Hans Bethke's perfectly shaven face, his little spectacles, everything about him said:
I'll smile at you, but turn round and I'll stab you in the back
. He had curly, blond, slicked-down hair, and it formed little spirals at his temples. His whole head was a whirl, like sharing a table with one of van Gogh's trees. And the tree talked. It talked a mile a minute. He used the little he'd done in his life to put down anyone else. Before we'd finished our drinks in the living room, we already knew that Bethke had traveled to Germany when he was twenty, for a short stay, sent by his family to get to know the land of his ancestors, and he'd returned to Colombia more German than the Kaiser. You would have said he wore his passport on his sleeve if his passport wasn't still Colombian. He had very small hands, so small that the salad fork looked like the one for the main course when he held it. Small hands, I don't know why, always make me sort of suspicious. Not just me, your father feels the same way. It was as if they were made to slip into the pockets of the people sitting next to him. But he didn't slip them anywhere. Bethke handled his cutlery as if he were playing the harp. But when he spoke it was something else. Bethke had a column in
La Nueva Colombia
, although I only found that out later. And hearing him talk was like hearing that, a column in a Fascist newspaper. Yes, that's what the man on my right was, a talking newspaper. Don't tell me it's not the height of irony.

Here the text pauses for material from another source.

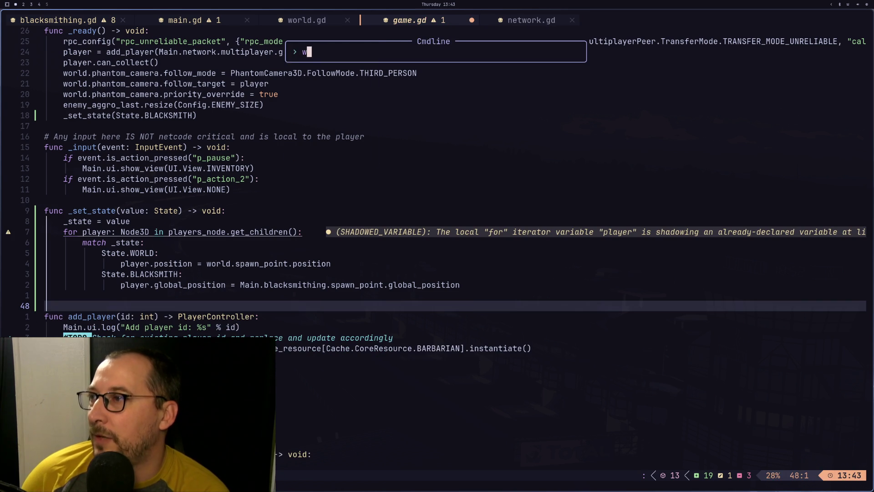
key("Return")
key("shift+h")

With the aperitif still in his hand, Bethke started to tell Konrad about the things he'd brought back from his trip. Records, books, even two charcoal drawings by names that meant nothing to me. I said I liked Chagall very much. Just to participate in the conversation, that's all. And Bethke looked at me as if it were time for my bottle. As if I should brush my teeth and go straight to bed. He said something about decadent art, something I didn't really catch, to tell the truth, and then he spoke to Konrad as prudently as he could, but if he was trying to hide his indignation, he did it very badly. He was either a bad actor or a very good one; I never figured it out. "I'll tell you something, Herr Deresser," he said. "I wouldn't be here, having a drink with you, if I knew that sort of decadence could take hold in Germany. But I'm not concerned, and I won't deny the reason. I'm calm because the Fuhrer is looking after us; he looks after you and he looks after me, he reminds us what we are. There's something in the air, Herr Deresser. It's there for whoever wants to notice it, and I want to be part of it, here in Colombia or wherever, it doesn't matter; a man takes his blood everywhere he goes. No, no one renounces his own blood. Why should a German have to forget himself when he arrives here? Have you forgotten who you are, have my parents forgotten? Quite the contrary. What happens to their children is another matter. Do you know what I think of all these Germans who don't speak German, with their Hispanic names and their reactionary customs, the ones who show up late because people here are always late, who do sloppy work because here they're slapdash, who lie and swindle because that's normal here? They are sick. They're sick and they don't realize. They're like lepers. They're falling apart. They wanted to assimilate and they've done so downward. The ironic thing about this business is that people like me had to come along, people who first stepped on German soil at the age of twenty, to explain all this, to correct the path."